From the listing below, return every line with the string "linejoin" in it.
=== EXCERPTED RECORDS ===
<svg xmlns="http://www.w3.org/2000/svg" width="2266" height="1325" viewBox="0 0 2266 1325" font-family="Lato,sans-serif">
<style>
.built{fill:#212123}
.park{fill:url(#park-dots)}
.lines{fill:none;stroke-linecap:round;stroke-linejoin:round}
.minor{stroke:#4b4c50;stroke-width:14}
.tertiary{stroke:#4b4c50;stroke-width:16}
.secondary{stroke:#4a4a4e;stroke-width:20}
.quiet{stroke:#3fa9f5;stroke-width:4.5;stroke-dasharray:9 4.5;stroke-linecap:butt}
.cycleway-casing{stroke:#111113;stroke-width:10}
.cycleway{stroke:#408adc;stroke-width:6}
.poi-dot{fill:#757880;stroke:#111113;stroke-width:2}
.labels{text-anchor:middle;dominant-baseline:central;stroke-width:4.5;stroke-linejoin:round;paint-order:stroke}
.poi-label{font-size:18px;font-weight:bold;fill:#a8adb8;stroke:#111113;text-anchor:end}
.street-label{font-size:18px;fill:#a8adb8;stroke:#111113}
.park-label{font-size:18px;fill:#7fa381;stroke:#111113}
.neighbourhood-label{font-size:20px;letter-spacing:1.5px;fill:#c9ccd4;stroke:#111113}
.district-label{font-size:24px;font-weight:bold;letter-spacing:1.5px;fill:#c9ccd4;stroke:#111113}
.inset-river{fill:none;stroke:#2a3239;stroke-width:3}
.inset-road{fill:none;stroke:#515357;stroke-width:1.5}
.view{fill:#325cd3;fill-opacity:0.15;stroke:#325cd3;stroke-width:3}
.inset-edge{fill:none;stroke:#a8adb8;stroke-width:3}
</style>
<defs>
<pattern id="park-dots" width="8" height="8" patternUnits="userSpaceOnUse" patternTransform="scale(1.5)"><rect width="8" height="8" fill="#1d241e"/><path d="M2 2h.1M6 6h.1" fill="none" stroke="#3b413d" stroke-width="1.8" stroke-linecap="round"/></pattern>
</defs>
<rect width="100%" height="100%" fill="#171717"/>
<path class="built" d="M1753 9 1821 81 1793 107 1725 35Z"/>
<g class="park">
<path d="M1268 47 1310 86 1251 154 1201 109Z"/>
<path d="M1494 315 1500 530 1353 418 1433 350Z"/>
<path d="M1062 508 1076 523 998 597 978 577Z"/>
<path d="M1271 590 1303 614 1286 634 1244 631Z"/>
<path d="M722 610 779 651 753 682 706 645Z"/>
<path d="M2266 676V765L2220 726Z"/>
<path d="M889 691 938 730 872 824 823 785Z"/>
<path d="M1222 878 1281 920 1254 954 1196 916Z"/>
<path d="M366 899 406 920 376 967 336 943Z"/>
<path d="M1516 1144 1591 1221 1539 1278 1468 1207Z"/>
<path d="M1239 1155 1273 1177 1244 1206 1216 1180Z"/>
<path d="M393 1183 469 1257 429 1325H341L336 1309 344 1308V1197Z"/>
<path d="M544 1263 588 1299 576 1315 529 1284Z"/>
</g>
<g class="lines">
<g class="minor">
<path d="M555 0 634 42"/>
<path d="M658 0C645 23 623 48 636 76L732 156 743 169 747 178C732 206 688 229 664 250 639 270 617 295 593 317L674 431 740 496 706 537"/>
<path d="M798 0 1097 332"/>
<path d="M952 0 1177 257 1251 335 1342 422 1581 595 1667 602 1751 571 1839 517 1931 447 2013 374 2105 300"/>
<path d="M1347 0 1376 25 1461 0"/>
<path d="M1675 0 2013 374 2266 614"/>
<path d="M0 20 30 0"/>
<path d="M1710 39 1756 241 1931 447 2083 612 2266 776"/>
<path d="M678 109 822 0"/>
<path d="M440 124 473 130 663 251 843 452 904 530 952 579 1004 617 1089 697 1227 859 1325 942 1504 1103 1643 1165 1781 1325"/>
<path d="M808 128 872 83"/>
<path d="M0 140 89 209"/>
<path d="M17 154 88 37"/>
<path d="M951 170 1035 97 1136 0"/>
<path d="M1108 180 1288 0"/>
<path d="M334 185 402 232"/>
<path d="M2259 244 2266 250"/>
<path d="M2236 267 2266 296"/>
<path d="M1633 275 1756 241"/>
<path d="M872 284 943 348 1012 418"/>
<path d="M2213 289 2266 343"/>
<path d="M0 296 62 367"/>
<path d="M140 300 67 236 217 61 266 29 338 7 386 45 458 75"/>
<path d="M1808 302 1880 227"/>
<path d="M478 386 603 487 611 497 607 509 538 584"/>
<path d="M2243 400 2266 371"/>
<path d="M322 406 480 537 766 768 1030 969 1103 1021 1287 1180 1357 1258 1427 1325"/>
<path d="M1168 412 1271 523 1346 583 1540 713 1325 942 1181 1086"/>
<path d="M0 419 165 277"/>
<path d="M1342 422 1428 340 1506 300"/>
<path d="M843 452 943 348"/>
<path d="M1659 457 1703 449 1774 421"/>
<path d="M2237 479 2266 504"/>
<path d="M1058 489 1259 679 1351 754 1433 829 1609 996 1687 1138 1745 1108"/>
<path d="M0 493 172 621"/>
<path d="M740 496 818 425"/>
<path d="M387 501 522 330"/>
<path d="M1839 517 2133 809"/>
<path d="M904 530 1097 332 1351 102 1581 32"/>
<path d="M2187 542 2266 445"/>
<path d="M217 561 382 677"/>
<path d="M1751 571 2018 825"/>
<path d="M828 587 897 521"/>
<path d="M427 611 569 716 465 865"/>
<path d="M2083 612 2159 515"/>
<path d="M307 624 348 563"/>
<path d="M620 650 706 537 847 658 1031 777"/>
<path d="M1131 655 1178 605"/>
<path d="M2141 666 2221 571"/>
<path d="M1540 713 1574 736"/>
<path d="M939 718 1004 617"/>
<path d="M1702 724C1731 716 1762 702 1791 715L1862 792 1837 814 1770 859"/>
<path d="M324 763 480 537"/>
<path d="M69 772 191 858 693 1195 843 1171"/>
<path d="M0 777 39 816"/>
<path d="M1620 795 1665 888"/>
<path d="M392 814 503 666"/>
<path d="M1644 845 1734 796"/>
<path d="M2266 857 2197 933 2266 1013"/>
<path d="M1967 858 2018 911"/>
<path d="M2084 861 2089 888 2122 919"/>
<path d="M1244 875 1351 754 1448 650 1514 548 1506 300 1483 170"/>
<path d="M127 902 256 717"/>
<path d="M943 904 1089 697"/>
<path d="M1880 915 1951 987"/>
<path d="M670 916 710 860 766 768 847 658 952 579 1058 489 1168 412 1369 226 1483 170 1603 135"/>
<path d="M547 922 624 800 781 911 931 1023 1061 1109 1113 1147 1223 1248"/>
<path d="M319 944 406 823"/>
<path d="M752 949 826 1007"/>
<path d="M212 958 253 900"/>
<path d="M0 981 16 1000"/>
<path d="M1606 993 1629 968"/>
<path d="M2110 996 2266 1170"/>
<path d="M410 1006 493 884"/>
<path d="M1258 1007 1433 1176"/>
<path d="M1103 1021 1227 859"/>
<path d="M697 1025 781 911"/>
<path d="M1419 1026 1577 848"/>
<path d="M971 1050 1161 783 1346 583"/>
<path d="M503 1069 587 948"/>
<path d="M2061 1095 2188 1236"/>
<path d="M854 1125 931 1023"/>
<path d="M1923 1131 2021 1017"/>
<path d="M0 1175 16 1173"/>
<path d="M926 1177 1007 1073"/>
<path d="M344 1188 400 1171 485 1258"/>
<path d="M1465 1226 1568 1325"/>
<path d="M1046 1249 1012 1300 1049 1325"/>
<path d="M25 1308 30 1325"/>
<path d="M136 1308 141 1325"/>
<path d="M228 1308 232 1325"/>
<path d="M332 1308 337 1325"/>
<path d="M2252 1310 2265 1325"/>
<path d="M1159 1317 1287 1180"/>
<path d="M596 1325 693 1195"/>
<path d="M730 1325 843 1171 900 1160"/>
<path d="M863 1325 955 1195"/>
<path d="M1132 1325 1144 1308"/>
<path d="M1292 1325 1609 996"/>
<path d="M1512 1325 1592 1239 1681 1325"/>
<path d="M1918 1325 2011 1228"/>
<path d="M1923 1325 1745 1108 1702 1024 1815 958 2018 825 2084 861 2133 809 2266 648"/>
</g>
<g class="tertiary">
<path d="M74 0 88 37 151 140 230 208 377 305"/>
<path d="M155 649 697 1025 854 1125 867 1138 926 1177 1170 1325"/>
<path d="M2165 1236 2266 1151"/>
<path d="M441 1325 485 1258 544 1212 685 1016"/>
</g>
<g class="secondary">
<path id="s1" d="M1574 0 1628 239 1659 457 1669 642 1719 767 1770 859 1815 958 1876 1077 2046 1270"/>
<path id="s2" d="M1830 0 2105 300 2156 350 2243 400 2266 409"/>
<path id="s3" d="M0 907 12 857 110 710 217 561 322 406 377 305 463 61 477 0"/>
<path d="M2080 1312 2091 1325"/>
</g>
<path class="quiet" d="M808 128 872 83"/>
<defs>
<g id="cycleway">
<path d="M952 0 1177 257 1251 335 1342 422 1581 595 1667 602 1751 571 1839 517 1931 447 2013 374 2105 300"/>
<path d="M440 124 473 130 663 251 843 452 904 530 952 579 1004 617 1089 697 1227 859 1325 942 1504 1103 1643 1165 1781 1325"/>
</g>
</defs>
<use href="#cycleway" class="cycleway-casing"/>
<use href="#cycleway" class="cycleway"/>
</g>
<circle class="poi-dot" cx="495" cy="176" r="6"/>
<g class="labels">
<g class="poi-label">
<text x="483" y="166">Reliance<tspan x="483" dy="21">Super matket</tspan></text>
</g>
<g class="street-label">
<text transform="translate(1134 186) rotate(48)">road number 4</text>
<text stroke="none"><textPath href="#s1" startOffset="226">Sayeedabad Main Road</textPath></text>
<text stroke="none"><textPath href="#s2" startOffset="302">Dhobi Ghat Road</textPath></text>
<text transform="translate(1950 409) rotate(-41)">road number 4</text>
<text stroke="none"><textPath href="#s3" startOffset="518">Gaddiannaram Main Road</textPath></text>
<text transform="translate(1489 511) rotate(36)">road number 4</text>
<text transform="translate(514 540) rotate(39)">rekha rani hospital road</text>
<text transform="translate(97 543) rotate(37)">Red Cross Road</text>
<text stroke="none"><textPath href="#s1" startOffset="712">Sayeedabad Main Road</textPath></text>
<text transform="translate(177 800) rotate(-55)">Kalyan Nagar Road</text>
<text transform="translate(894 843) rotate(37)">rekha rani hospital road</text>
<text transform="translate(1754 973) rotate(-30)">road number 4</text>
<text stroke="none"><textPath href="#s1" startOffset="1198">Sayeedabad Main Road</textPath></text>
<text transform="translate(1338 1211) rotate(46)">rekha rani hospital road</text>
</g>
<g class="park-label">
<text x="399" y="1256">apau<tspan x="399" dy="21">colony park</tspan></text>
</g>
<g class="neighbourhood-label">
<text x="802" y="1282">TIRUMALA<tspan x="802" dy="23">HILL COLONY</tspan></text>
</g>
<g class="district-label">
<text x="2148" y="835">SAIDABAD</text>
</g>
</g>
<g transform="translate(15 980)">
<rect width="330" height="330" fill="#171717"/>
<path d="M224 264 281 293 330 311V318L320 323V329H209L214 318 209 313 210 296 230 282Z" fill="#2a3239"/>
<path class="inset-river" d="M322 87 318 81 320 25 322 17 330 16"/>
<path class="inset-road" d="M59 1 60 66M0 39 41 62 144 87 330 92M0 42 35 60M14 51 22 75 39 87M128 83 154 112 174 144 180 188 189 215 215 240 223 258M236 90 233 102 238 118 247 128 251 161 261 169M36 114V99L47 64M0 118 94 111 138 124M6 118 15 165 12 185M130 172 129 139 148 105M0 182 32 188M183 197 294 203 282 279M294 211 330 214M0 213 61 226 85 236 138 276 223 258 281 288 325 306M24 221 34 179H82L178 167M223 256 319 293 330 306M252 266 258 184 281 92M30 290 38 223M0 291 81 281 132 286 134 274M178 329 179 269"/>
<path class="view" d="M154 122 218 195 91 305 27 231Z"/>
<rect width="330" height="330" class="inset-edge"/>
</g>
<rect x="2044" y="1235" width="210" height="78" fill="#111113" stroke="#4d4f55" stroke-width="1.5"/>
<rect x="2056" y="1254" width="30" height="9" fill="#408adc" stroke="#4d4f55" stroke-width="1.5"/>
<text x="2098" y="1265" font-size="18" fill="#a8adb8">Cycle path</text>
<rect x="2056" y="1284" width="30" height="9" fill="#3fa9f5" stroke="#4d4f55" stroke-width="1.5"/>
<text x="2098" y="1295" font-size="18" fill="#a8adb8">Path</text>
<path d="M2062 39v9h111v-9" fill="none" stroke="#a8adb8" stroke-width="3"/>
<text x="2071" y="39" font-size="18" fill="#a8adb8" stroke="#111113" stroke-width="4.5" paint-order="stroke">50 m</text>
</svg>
===
◆ THE COMPLETED TASK
.lines{fill:none;stroke-linecap:round;stroke-linejoin:round}
.labels{text-anchor:middle;dominant-baseline:central;stroke-width:4.5;stroke-linejoin:round;paint-order:stroke}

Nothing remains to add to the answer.